Last night at dinner he is usually very quiet, and does not offer up much information, not much more that a grunt or two. But some of that is typical teen age communication but with him it’s also a cultural thing, he was taught to be seen not heard. And that’s what he tries to do, over the last year or so I have worked very hard to get him to open up, to talk to me and other adults more freely. It’s been a hard road, but it has had it’s moments, like last night.

the topic of our conversation is of no real concern for the point of this blog, what is of concern is the importance of intimate conversation. We have gotten away from intimacy in general, our conversations are done via text messaging on our cell phones, one of the latest trends is to text your boy friend or girl friend that you are breaking up. My nephew asked a young lady out via a text message. I was not happy and told him so, to me, asking someone out is an intimate act and should be done face to face, or at least over the phone, voice to voice. The ability to text someone removes the direct contact, removes the personal touch. It makes it easer to have no investment in to the relationship. Sure there are times that texting is called for, or Instant Messaging (IMing) someone one. I IM people all the time, unless it is important, unless it calls for intimacy than it is a face to face contact.

The body often times speaks more that the voice, we can learn more for the language the body is using than the language the voice is using.  With text messages and such, all that is lost, we speak in bits and peaces, using icons to display emotions and words that haven’t even been added to any dictionary as of yet.

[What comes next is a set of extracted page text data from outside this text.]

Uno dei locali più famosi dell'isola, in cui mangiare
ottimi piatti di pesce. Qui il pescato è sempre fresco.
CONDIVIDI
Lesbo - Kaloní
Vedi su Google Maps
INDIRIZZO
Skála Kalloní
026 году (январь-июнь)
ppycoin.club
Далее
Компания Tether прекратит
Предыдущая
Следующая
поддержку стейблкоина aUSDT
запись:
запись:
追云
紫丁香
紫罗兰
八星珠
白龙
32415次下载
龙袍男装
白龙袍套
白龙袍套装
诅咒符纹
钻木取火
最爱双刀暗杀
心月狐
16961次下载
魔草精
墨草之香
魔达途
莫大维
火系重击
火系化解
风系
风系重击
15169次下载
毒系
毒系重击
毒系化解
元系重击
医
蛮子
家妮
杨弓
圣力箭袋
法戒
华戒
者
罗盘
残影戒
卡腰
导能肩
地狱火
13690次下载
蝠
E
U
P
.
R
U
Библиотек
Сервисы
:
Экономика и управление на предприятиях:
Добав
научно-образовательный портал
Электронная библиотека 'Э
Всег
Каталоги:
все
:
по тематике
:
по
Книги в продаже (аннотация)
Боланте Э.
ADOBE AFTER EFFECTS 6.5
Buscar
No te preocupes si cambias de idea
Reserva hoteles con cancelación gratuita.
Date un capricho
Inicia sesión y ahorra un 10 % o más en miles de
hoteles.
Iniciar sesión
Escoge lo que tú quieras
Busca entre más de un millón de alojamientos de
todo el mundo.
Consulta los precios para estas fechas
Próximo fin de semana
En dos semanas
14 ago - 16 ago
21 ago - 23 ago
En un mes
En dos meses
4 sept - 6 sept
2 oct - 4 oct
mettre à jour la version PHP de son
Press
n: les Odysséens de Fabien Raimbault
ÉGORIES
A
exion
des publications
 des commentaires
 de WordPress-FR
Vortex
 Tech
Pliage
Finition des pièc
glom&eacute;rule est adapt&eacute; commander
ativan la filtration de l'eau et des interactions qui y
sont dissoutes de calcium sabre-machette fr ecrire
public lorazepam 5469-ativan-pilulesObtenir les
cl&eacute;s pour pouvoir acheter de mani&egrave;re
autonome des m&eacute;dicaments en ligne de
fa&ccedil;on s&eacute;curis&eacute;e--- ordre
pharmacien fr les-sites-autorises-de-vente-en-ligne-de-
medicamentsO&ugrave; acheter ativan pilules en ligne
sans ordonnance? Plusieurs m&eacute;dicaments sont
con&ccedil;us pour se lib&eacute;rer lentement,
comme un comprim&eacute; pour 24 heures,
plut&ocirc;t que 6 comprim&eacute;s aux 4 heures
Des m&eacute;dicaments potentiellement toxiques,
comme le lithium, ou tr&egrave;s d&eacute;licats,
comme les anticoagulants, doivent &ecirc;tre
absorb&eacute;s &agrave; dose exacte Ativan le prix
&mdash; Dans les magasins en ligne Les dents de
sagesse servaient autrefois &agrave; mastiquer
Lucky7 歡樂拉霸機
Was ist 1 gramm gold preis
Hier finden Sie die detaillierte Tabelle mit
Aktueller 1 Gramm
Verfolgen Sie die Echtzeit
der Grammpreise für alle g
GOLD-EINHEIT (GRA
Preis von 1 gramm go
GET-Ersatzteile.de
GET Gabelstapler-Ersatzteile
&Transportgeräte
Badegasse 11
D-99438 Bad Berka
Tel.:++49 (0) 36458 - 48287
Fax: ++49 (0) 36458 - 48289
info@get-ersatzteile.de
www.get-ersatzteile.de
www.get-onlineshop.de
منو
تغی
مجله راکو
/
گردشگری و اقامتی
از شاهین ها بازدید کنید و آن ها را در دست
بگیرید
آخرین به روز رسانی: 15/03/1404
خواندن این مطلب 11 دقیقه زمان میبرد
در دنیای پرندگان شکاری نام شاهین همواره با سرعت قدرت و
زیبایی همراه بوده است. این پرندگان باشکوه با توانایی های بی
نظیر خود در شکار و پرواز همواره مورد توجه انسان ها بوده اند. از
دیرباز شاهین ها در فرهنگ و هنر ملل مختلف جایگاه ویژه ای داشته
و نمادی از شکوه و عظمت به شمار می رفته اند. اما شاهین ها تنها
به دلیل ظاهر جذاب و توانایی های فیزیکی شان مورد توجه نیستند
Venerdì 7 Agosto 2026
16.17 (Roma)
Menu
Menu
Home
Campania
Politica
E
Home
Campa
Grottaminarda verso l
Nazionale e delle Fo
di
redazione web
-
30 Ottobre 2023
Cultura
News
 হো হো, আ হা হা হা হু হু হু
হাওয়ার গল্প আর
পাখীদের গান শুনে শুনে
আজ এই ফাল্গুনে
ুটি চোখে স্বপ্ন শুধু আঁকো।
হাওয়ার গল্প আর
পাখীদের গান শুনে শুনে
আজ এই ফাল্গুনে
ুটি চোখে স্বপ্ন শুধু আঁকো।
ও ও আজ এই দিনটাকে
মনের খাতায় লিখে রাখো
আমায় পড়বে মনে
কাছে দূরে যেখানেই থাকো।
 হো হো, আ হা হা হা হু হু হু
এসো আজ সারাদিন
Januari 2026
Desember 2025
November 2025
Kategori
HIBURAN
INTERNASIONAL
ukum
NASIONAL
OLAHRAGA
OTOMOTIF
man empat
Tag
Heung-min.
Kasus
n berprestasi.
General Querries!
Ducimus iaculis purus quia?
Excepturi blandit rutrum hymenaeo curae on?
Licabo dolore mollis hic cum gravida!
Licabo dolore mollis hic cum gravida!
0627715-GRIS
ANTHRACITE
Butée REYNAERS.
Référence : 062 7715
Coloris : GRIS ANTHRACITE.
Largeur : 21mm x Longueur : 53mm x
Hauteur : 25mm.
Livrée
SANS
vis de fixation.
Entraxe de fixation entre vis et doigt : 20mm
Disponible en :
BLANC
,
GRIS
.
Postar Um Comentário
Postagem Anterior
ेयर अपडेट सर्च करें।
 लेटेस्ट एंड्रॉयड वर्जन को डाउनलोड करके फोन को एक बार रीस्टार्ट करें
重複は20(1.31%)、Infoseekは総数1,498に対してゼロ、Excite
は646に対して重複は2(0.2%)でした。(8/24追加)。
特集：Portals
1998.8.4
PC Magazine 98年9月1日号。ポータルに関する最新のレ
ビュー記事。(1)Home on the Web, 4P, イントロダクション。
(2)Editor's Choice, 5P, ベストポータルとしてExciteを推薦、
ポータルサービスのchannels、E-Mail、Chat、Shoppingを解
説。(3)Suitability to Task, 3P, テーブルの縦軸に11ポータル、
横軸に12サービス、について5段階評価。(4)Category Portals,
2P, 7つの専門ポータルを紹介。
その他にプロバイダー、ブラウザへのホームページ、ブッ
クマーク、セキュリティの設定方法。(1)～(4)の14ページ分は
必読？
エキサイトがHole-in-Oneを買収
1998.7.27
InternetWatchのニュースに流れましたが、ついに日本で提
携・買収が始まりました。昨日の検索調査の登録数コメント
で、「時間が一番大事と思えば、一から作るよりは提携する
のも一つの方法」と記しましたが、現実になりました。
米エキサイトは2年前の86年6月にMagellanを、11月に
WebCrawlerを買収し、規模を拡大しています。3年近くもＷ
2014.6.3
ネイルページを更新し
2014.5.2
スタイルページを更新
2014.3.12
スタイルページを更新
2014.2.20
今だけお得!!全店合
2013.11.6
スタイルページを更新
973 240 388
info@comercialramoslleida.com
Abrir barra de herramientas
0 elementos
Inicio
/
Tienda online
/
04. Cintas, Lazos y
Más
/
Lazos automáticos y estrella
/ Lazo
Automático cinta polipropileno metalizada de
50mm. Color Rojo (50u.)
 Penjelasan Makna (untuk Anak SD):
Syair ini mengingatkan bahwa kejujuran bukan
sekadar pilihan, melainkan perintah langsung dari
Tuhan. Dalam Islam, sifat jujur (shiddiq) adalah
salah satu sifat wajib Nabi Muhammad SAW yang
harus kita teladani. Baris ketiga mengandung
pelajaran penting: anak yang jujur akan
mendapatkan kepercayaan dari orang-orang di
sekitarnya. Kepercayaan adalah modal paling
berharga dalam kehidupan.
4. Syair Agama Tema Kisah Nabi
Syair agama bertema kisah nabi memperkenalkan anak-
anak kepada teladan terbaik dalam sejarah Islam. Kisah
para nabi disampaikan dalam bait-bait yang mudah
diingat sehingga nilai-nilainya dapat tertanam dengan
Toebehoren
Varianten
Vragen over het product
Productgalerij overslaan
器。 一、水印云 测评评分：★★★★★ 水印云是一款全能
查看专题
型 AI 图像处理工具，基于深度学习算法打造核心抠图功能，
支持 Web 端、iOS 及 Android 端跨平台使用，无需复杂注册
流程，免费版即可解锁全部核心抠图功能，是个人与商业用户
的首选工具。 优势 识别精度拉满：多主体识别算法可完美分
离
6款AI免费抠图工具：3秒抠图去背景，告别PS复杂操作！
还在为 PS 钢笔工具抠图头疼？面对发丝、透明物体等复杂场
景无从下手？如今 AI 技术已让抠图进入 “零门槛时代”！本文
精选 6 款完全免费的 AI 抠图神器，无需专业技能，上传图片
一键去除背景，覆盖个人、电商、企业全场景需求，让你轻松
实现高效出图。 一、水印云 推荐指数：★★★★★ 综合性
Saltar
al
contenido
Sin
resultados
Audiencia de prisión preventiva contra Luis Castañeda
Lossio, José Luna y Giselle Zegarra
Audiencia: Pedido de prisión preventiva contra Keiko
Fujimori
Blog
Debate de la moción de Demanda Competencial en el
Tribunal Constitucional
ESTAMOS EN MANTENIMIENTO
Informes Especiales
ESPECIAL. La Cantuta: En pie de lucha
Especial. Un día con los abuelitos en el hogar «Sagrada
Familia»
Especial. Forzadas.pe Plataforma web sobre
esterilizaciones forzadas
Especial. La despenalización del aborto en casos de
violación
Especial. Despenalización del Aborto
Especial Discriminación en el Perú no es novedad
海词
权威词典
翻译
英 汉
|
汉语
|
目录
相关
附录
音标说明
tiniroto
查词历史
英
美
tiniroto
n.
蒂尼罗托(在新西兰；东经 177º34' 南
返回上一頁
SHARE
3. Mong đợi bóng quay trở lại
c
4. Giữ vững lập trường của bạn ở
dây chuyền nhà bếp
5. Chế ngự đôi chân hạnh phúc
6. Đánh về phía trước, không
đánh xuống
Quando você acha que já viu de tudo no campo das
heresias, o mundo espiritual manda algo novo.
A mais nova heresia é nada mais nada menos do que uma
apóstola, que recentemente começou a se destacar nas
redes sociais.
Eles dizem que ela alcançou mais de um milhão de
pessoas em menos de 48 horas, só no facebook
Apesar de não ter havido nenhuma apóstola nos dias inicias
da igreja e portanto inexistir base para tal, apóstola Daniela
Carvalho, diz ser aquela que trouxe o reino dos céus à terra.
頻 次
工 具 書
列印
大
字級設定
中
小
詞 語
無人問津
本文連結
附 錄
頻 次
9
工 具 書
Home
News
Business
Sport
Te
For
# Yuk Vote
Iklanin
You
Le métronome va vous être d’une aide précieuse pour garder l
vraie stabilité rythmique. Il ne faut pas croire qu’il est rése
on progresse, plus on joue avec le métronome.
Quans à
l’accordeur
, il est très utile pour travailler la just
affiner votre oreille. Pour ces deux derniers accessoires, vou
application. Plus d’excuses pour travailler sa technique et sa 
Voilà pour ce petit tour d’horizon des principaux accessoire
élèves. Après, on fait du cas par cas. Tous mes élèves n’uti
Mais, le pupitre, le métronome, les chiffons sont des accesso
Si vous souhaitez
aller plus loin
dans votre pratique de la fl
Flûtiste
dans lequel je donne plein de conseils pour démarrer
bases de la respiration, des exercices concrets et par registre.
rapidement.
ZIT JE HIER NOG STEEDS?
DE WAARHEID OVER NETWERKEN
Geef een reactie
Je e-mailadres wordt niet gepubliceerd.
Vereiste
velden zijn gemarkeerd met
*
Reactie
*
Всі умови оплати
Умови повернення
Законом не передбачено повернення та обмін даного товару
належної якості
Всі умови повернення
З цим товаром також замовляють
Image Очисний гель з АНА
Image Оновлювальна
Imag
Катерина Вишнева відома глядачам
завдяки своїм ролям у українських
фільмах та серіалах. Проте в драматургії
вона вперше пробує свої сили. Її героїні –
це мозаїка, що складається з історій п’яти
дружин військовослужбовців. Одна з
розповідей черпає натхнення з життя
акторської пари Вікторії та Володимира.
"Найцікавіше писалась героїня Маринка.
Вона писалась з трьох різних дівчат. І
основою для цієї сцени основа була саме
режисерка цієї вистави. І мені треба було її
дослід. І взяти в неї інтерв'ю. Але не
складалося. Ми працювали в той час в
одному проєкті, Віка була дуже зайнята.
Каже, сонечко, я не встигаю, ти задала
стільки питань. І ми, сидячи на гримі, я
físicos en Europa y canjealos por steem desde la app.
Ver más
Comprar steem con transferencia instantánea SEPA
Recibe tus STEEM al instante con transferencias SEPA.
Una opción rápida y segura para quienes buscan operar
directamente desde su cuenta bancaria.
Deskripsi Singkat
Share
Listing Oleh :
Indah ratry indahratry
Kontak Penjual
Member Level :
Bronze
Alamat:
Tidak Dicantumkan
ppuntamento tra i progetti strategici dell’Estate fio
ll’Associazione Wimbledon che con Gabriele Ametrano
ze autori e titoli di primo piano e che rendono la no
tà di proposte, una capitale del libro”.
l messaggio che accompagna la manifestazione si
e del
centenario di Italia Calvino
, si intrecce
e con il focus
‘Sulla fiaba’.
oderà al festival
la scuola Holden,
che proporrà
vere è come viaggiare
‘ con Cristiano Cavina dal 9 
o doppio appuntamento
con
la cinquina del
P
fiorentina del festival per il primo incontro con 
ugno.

When I talk with my nephew I always make sure I can see him and that he is looking at me, often times he looks down or away, and misses the body language of the conversation. I try to explain the importance of looking someone in the eyes when you talk to them, but in this world of texting it seems to make no cense. I am sure he would rather just text me a reply and be done with it.

This all to often is what most teens, and now even adults would rather do. We are loosing the ability to have intimate conversations by allowing our youth to continue hiding behind there phones. As parents and care givers we have a responsibility to teach our children how to be intimate, and we do this by example, but forcing them to look at us when they talk to us, but explaining that texting does not replace face to face or voice to voice, that important things are not reduced to “OMG” (Oh my god) or other such abbreviations, and that a 🙂 does not truly equal a smile.

If we continue down this path we run the risk of living in a world of no intimacy, just a quick text and off we go. So last nights conversation was truly of no great importance except he did communicate with me, he looked at me and he smiles and responded with feeling in his voice. That is much more than a text message ever can be.